==== Selected text
George Washington – His Life Through Art

George Washington – His Life Through Art
To those who ask, 'Do We Need Art?' my answer is yes. One reason is before the age of cameras we have only the written word and artistic renderings of people/historical events that came before us. George Washington is immortalized in paintings for our sake and that of future generations. I'll discuss these important works.

George Washington is called "Father of our Country" and became our first US President (1789-1797).
He was a military and political leader of the Continental Army in the American Revolution.
Washington’s victory in the Revolutionary War secured America’s freedom – we are grateful to this day.

In Joseph Manca’s book, "George Washington’s Eye: Landscape, Architecture, and Design at Mount Vernon" the author states that the president was "deeply interested in art, architecture, and landscape gardening."
Manca tells us of Washington’s purchase of landscape paintings by artist George Beck and others that remain on the walls of Mount Vernon to this day.

Artist Charles Willson Peale was commissioned to paint Washington in various settings. One portrait in particular, dating from 1779-1781 - after the Battle of Trenton (the turning point in the Revolutionary War) - can be seen at the Metropolitan Museum of Art, NY.

In the historic Battle of Trenton, Washington crosses the Delaware River to surprise English and Hessian troops on December 26, 1776.
========
==== Data excerpts
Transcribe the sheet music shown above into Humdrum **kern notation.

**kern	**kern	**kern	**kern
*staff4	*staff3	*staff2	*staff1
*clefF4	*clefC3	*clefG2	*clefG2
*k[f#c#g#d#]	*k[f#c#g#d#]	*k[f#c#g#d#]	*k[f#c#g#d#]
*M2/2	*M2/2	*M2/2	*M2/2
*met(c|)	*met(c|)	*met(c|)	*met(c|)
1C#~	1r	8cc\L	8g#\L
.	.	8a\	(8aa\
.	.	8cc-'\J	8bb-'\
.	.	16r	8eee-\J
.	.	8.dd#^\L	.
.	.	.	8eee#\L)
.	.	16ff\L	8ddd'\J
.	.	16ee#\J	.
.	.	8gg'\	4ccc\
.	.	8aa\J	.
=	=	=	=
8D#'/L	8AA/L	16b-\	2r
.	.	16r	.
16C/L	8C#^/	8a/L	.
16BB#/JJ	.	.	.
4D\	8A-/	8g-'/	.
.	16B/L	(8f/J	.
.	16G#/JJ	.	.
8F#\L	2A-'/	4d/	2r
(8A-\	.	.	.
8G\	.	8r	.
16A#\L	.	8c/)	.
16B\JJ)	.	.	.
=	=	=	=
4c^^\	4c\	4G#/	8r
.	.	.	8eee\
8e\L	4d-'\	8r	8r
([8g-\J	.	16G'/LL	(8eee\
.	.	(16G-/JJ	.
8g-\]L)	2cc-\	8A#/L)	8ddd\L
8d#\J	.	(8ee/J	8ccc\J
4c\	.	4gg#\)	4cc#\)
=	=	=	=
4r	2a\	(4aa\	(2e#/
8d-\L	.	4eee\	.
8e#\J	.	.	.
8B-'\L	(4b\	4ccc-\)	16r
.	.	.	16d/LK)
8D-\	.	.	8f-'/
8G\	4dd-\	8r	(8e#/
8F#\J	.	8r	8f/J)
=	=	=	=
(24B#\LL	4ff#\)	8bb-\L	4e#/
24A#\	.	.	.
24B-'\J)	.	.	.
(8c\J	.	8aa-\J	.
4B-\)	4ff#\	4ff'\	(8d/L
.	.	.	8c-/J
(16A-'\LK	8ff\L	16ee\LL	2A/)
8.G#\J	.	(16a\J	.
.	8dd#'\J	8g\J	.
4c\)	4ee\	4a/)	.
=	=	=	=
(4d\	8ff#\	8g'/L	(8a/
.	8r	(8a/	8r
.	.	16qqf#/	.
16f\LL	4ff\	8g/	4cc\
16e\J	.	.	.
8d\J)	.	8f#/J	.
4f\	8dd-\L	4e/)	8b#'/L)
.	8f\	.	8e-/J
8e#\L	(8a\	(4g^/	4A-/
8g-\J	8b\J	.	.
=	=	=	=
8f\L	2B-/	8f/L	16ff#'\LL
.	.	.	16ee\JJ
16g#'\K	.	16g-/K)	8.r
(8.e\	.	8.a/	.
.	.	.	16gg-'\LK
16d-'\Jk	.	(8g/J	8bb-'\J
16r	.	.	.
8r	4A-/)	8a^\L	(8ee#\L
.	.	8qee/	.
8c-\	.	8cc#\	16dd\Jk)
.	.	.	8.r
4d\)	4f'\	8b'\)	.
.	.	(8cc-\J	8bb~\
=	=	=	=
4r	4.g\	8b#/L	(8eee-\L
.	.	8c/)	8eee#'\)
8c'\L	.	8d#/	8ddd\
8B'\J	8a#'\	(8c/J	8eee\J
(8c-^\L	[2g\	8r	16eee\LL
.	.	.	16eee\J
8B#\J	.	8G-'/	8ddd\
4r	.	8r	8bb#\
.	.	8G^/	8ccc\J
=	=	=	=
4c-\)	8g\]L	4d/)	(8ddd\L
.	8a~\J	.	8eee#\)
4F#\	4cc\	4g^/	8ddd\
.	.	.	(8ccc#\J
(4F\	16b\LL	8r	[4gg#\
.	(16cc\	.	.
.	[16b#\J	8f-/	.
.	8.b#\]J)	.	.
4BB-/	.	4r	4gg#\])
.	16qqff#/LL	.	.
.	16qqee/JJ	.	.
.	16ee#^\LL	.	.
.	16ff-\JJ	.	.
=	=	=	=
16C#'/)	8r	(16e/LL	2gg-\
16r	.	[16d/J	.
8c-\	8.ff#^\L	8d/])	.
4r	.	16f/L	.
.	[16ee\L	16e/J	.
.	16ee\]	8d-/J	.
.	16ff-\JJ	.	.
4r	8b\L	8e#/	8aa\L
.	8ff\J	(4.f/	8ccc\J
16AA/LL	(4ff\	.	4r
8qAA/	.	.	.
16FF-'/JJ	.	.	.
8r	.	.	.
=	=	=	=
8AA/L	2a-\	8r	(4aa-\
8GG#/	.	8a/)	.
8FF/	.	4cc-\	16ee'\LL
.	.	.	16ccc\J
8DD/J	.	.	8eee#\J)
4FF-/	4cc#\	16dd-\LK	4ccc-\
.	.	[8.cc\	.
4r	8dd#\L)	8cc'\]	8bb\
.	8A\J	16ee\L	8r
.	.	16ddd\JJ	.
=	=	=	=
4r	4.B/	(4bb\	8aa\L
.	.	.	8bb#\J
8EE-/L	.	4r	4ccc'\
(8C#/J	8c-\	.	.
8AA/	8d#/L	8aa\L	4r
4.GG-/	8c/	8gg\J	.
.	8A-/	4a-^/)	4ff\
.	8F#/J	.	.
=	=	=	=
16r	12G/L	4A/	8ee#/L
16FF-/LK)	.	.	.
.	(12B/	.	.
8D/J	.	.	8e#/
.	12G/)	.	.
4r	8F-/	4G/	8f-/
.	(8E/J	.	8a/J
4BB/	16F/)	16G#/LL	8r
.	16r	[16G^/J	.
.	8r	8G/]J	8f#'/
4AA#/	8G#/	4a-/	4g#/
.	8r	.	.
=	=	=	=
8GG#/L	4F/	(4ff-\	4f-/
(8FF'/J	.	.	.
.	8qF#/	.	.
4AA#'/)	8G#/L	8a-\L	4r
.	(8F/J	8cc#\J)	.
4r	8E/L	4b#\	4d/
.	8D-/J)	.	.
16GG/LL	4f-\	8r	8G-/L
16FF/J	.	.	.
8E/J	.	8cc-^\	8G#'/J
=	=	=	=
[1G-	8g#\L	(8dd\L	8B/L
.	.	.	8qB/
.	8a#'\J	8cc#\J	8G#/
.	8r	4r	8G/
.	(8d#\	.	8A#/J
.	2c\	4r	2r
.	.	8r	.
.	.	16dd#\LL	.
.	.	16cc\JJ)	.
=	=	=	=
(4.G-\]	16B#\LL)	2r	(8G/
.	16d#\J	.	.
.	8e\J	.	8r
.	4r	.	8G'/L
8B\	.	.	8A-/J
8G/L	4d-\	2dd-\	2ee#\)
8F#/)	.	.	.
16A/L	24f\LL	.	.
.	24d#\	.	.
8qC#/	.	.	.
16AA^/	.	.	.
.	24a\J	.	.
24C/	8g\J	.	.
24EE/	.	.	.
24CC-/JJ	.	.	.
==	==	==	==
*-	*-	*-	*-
========
List every person named in the text about George Washington's life through art.

**Full response**
George Washington, Joseph Manca, George Beck, Charles Willson Peale